October 20, millions of internet users got a painful answer to a question few even knew existed. The question was: What do Snapchat, Roblox, Fortnite, Signal, United and Delta airlines and countless other web-based sites and services have in common?
The answer is: They were all brought down by a cascading glitch at a data center in northern Virginia owned and operated by Amazon Web Services, an arm of the giant e-commerce company.
AWS is one of the top three cloud platforms, meaning that it holds its clients’ data on its own servers and manages the transfer and transmission of that data within the client companies and between them and end users.

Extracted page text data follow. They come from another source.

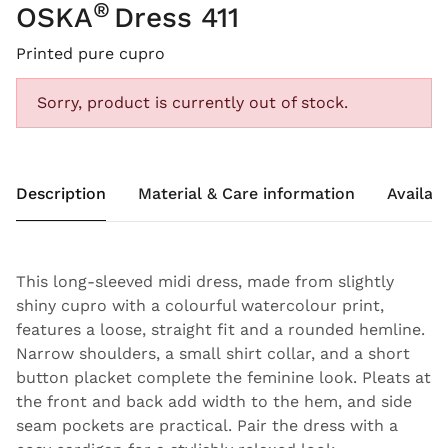
®
OSKA
Dress 411
Printed pure cupro
Sorry, product is currently out of stock.
Description
Material & Care information
Availabi
This long-sleeved midi dress, made from slightly
shiny cupro with a colourful watercolour print,
features a loose, straight fit and a rounded hemline.
Narrow shoulders, a small shirt collar, and a short
button placket complete the feminine look. Pleats at
the front and back add width to the hem, and side
seam pockets are practical. Pair the dress with a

When AWS’ northern Virginia data hub went down a few minutes before midnight Sunday, Pacific Daylight Time, 141 AWS services went dark, along with client firms reliant on its hub, producing a cascade of outages affecting users around the world. Users of Amazon’s own Ring home security devices such as video-enabled doorbells were affected.
Amazon didn’t declare that the problem had been fixed until 3:53 p.m. PDT Monday, although some clients were still reporting problems as late as Tuesday.

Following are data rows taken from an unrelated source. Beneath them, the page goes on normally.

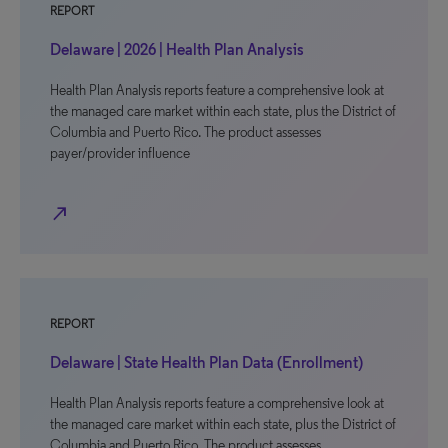
REPORT
Delaware | 2026 | Health Plan Analysis
Health Plan Analysis reports feature a comprehensive look at
the managed care market within each state, plus the District of
Columbia and Puerto Rico. The product assesses
payer/provider influence
north_east
REPORT
Delaware | State Health Plan Data (Enrollment)
Health Plan Analysis reports feature a comprehensive look at
the managed care market within each state, plus the District of
Columbia and Puerto Rico. The product assesses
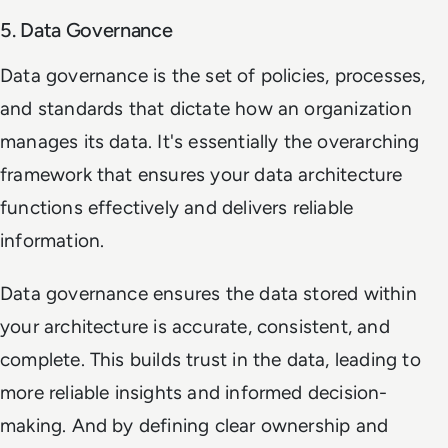
5. Data Governance
Data governance is the set of policies, processes,
and standards that dictate how an organization
manages its data. It's essentially the overarching
framework that ensures your data architecture
functions effectively and delivers reliable
information.
Data governance ensures the data stored within
your architecture is accurate, consistent, and
complete. This builds trust in the data, leading to
more reliable insights and informed decision-
making. And by defining clear ownership and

The damage done to AWS clients and their millions of users is incalculable. As my colleague Queenie Wong reported, web users couldn’t access their services or accounts.
Customers of some banks, as well as the web brokerage Robinhood, couldn’t complete transactions. Delta and United passengers were unable to track reservations, check in online or retrieve their seat assignments; airline employees were forced to resort to manual alternatives, like in prehistoric (i.e., pre-internet) times.
Owners of Eight Sleep mattress covers, which cost thousands of dollars and require an annual fee of $300 or $400, use a web app to adjust temperature and incline, reported being stuck in uncomfortable positions and sweltering under uncontrollable heat. The company’s chief executive issued an online apology and said Eight Sleep would roll out a feature allowing owners to connect with their beds via Bluetooth if the internet connection failed.
The outage is certain to raise questions about whether Amazon—and its fellows in Big Tech—supervise their systems with the rigor appropriate to crucial services with a global footprint. As lawyers put it, «res ipsa loquitur»—»the thing speaks for itself.» The answer it gives is «no.»
In the old days when «plain old telephone service», or POTS, was entirely under the control of a single company, AT&T, the company’s commitment was to «five nines» reliability, meaning that it worked 99.999% of the time, or tolerated no more than about 5.26 minutes of downtime per year. Since AWS systems were down this week for at least 15 hours, or 900 minutes, it effectively tossed that standard in the trash.
The five nines standard reflected the conviction that phone service was too important not to be, in effect, always on. Today’s high-tech service providers often seem to take the attitude that just-good-enough should be good enough for anyone.
As I noted last year, some of today’s richest companies pocket billions of dollars in profits but don’t spend enough to protect their customers’ private personal data from hackers—for example, AT&T, which booked a pretax profit of $16.